Of course, if you’re Spotify, then you need to implement some variety there, otherwise you’ll indeed circle in the same genre too much.
It all boils down to the distance metric you chose to use to make playlists. Even if you take the very simple “I’m taking a starting song and want to make a playlist of the closest songs out of it”, you still have (at least) two ways to deal with that (I’ve written a bit about this here, section 4.2). You can either chose all the songs that are close to your first song (in that case, you probably won’t drift much from that song’s genre, but you might have rough transitions between songs themselves, see the drawings in the link). You can also just draw a “path” between close songs, in that case you might drift away from the starting genre very fast, depending on what your library looks like.
You’re not limited to these two distance metrics (and I’ve tried to make it fairly easy to customize in bliss-rs, since you can just get the raw features and experiment with them). You could for example use cosine or similar distances, where you’d go “in a direction” - which would roughly translate to, if you chose a very calm song, “give me just calm songs, I don’t care if it’s acoustic guitar or just electronic ambient music”.
And that’s without touching the weight of the distance metric - if you decide that the chroma features (roughly “songs with the same pitch”) are the most important ones and you attribute more weight to them, you’d probably end up with a playlist of very different songs, with transitions you’d perceive as somehow natural because the pitch class would be roughly the same. (I’m not a musicology expert though, so please correct me if I’m wrong!)

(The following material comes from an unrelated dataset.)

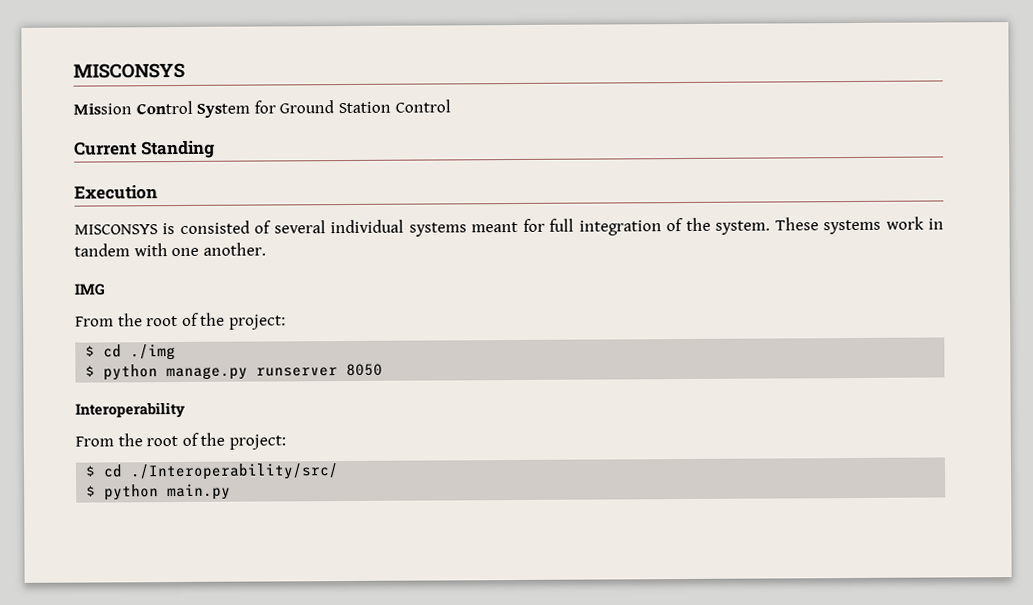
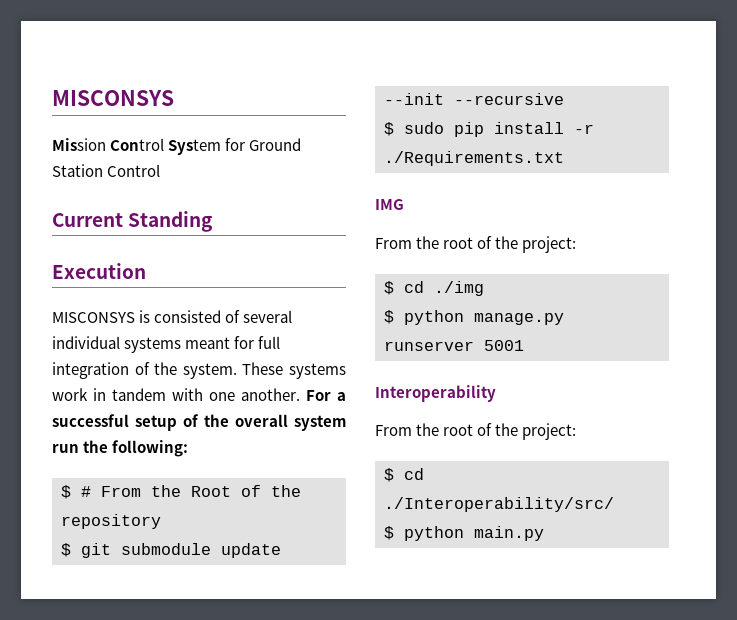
(266, 249) none -> [306,390,346,401] [52,414,346,431] [52,440,189,457] [61,485,301,499] [61,514,161,529] [61,543,281,558] [384,93,564,105] [384,122,594,137] [384,151,564,166] For a successful setup of the overall system run the following: // $ # From the Root of the repository // $ git submodule update --init --recursive // $ sudo pip install -r ./Requirements.txt
[346,363,384,377] 8050 -> [484,340,524,351] 5001

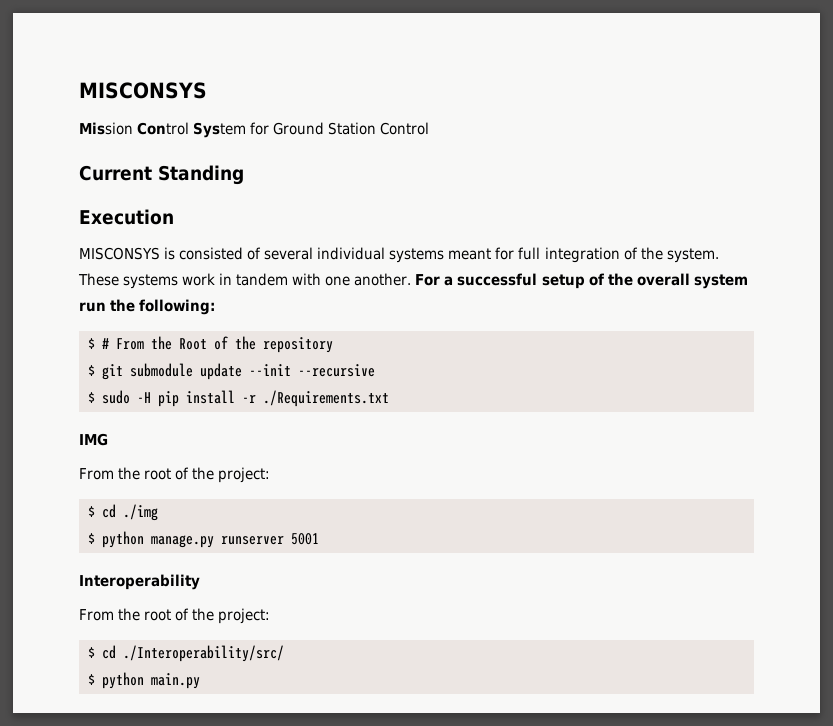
(444, 128) none -> [137,392,151,403] -H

TL;DR: You can basically tweak the meaning of “close” so that it fits your definition of a good playlist by either changing the distance metric or the weights of the distance metric :D
Ah, I see it now. I was a bit focused on the word “close”, but your answer made me realize that one can get very creative with these ingredients. I hope I have some time this weekend to play with this. Thanks for linking your thesis!